17.6.19

Memória, Calder

Há muitos anos recebi um disco de presente. Era rock soviético,  chamava-se "Pelas vagas da minha memória" (creio. Estou longe de ter a certeza. A minha memória sempre foi vaga, nunca precisou que lho lembrassem).

Penso nisso agora porque me parece que a memória é uma mistura de vagas e de circunvalações. Vagas sem ritmo, circunvalações irregulares: por exemplo, lembro-me de que a música era fraquinha, tenho uma vaga, muito vaga ideia da capa, lembro-me de que uma das palavras era Pamiat e não estou seguro de nada disto.

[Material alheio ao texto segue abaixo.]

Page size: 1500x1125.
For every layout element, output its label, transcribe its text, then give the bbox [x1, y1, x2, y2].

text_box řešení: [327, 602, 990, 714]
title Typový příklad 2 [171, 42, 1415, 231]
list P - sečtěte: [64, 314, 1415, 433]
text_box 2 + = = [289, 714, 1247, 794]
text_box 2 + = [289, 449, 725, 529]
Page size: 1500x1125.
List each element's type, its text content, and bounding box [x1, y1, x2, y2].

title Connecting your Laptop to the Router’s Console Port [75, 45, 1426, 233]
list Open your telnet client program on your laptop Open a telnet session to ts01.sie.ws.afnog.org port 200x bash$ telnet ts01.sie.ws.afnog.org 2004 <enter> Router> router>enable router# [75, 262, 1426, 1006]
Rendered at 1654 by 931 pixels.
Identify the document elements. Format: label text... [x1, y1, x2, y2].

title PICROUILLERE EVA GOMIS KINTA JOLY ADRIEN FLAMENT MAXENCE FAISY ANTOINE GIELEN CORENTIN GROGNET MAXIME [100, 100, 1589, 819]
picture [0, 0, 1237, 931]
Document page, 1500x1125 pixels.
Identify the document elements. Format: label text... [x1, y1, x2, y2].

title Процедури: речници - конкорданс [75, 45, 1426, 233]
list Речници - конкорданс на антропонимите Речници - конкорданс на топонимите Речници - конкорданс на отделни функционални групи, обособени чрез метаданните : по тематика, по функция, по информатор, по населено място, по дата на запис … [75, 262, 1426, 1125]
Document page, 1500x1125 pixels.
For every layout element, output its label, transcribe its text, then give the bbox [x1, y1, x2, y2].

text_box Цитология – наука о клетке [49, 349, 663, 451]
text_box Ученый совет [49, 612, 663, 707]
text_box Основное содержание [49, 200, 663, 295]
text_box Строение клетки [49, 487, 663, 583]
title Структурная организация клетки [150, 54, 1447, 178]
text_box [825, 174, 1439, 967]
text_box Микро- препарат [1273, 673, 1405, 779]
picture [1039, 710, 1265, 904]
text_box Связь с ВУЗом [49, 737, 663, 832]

A miúda que mo deu - uma jovem actriz muito bonita - queria compará-lo aos Beatles, ou aos Rolling Stones? Nao sei. As vagas da minha memória perdem-se numa vaga praia chamada tempo, uma praia muito longa, cheia de curvas e becos sem saída. Até as vagas nela se perdem, chegam e não saem, rebentam em vagas mais pequenas, rebentam outra vez e por aí fora, sem fim.

Na volta, vamos a ver e a praia são as vagas. Não há areia nem rochas nem nada: só vagas e mais vagas carregadas de memória.

Só memória. Circular, elíptica, espiral. Estátua invisível. Mobile de Calder permanentemente em desequilíbrio.